**YOUR GOAL**
Take the entries below and retype them word for word, excluding the images.

**DATA PROVIDED**
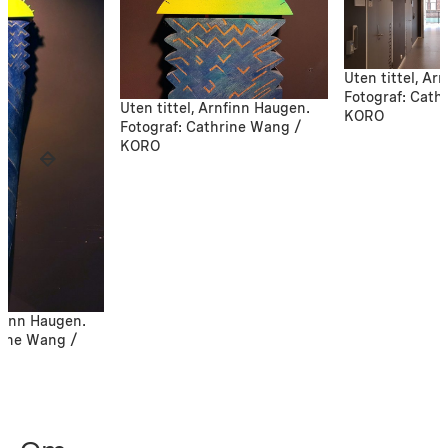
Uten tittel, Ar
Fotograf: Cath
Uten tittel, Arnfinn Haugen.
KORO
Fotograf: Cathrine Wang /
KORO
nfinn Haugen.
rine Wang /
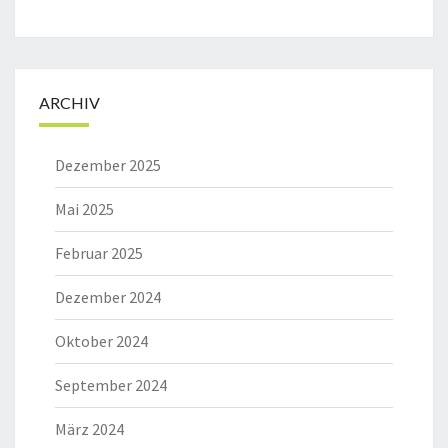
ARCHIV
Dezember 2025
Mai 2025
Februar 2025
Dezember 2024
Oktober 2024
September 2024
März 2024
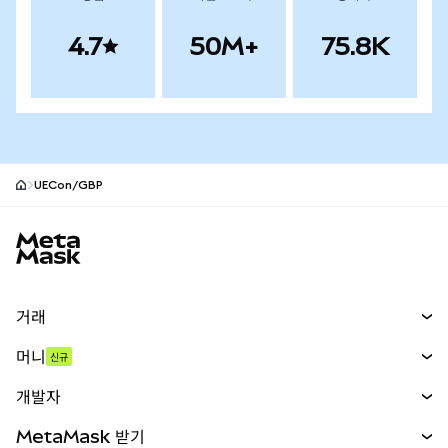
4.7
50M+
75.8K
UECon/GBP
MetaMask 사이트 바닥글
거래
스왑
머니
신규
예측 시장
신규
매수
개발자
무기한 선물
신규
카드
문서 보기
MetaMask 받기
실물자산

**PROBLEM SOLUTION**
Uten tittel, Ar
Fotograf: Cath
Uten tittel, Arnfinn Haugen.
KORO
Fotograf: Cathrine Wang /
KORO
nfinn Haugen.
rine Wang /
ARCHIV
Dezember 2025
Mai 2025
Februar 2025
Dezember 2024
Oktober 2024
September 2024
März 2024
4.7
50M+
75.8K
UECon/GBP
MetaMask 사이트 바닥글
거래
스왑
머니
신규
예측 시장
신규
매수
개발자
무기한 선물
신규
카드
문서 보기
MetaMask 받기
실물자산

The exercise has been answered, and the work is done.